16.01.2017 13:08 S.A. 18

Wie sagte Weizsäcker doch einmal so trefflich: "Nicht behindert zu sein ist wahrlich kein Verdienst, sondern ein Geschenk, das jedem von uns jederzeit genommen werden kann." Auch Thüringen kann sich der Umsetzung der UN-BRK nicht verschließen... Man muss von der Ghettoisierung und Stigmatisierung behinderter Kinder wegkommen...

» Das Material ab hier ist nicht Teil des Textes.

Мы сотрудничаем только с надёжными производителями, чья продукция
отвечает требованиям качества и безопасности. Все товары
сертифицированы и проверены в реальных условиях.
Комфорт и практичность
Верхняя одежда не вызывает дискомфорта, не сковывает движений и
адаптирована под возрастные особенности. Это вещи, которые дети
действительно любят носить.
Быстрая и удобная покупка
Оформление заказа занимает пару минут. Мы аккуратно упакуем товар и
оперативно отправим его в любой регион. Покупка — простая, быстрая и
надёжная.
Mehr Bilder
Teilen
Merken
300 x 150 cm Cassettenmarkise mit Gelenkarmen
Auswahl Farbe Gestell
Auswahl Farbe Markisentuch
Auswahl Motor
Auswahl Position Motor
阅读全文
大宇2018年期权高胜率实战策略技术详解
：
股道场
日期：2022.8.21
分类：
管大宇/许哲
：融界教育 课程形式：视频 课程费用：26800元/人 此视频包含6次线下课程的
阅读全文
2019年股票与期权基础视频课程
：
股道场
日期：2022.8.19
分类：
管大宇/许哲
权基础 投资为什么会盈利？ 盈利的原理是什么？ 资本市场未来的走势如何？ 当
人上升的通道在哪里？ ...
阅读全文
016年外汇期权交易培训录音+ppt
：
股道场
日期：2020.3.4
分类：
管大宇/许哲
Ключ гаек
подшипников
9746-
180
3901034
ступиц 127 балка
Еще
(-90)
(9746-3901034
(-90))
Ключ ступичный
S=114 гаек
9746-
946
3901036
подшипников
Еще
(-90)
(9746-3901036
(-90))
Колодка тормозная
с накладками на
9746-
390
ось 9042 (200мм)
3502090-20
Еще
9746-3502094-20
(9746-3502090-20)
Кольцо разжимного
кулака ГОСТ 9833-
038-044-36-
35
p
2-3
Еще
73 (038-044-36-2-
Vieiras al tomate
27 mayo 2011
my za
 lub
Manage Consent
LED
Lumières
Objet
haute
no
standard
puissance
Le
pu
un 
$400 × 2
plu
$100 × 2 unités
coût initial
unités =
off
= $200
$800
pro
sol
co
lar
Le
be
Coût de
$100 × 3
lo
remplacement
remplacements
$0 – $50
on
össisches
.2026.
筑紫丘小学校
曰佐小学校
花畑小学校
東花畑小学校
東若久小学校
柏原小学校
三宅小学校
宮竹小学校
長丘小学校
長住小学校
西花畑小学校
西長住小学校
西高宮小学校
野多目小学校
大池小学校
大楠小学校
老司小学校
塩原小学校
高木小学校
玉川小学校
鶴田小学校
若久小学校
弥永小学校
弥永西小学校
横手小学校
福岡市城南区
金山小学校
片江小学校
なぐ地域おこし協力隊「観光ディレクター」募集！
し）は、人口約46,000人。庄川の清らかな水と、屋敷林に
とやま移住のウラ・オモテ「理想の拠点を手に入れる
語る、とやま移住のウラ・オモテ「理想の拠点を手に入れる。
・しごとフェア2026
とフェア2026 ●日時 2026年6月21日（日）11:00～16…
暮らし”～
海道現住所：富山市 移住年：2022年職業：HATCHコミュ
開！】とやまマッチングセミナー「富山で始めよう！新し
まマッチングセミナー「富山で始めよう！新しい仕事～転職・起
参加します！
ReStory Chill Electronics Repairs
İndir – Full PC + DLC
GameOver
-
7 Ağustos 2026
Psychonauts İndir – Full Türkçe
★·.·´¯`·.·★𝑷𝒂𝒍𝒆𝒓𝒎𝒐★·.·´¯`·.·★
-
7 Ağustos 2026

16.01.2017 09:48 Theo Rettich 17

Da glauben die Sonderschulpädagogen wohl, dass die Gehälter nach oben angepasst werden. Deshalb kommt man mit der fadenscheinigen Begründung, dass Gleichberechtigung und Chancengleichheit etwas damit zu tun hat in einem Raum zu hocken und in einer Stunde den gleichen Unterrichtsstoff zu hören. Die Linksextremen freut so was. Bildung für die Massen war bei denen schon immer Teil des Problems bei der Umstellung auf die proletarische Gesellschaft. Deshalb haben alle Schüler mit der Inklusion defacto weniger Bildung. Von den nicht belernbaren Schülern mit hohem Aggressionspotential ganz zu schweigen. Solche politischen Menschenexperimente zulasten von Kindern sind verabscheuungswürdig und menschenfeindlich.